1938 FS Five Years Old 3.jpg
Fred Schock 1938

After helping me get into the cowboy outfit, Uncle Nat took out his camera; I immediately protested saying “don’t take my picture”. Nat, in his calm and seducing manner, simply responded saying, “I’m not going to take pictures – there’s no film in the camera – just checking to see if it’s working okay”.

I don’t have a photographic memory but, to this day, I remember Nat showing me how to looked down at the viewing screen of his Rolliflex to see images that were being projected through the camera’s lens. He also let me click the shutter and turn the handle which winds the film. By doing so, he quickly put me at ease and, as he kept depressing the shutter lever and winding the film, I was getting a kick out of the sounds and responded accordingly with big smiles which he captured for posterity. As a result, uncle Nat was getting unpretentious reactions – to his playful encouragement – on film. One of the images, the one above, included our living room furniture with my father sitting in his favorite chair. No doubt I was captivated by the visit and have always remember it vividly, especially because Nat’s pictures documented the visit. On the same trip, Aunt Martha had my brother Paul and me dress warmly and go out into cool April air so that uncle Nat could take pictures of us sitting on the front bumper of his car and others of Aunt Martha standing with us on the front steps of our home.

Fred and Paul Schock 1937

In the car photograph, Nat incorporated the background which included the houses on Allison street as well as the front end of his car, a 1930’s roadster. Although not shown in this photograph, the car had to be started with a hand crank which was directly behind where I was sitting. What fun! A recent (2018) Google Earth image shows the same houses. Ours had an open porch; others were enclosed.

### Supplied data
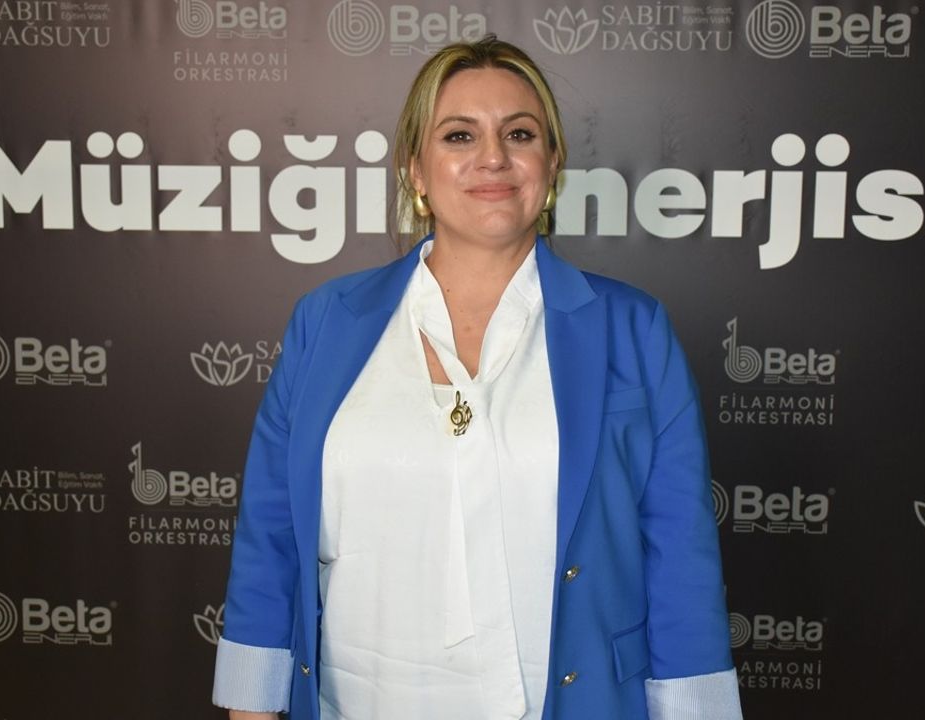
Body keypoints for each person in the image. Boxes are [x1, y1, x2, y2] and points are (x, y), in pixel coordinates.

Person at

### Brief
In the memoir excerpt about Uncle Nat's photographs, how did Nat's car have to be started? The listing is separate material with no connection to the memoir excerpt.

### Result of the task
With a hand crank.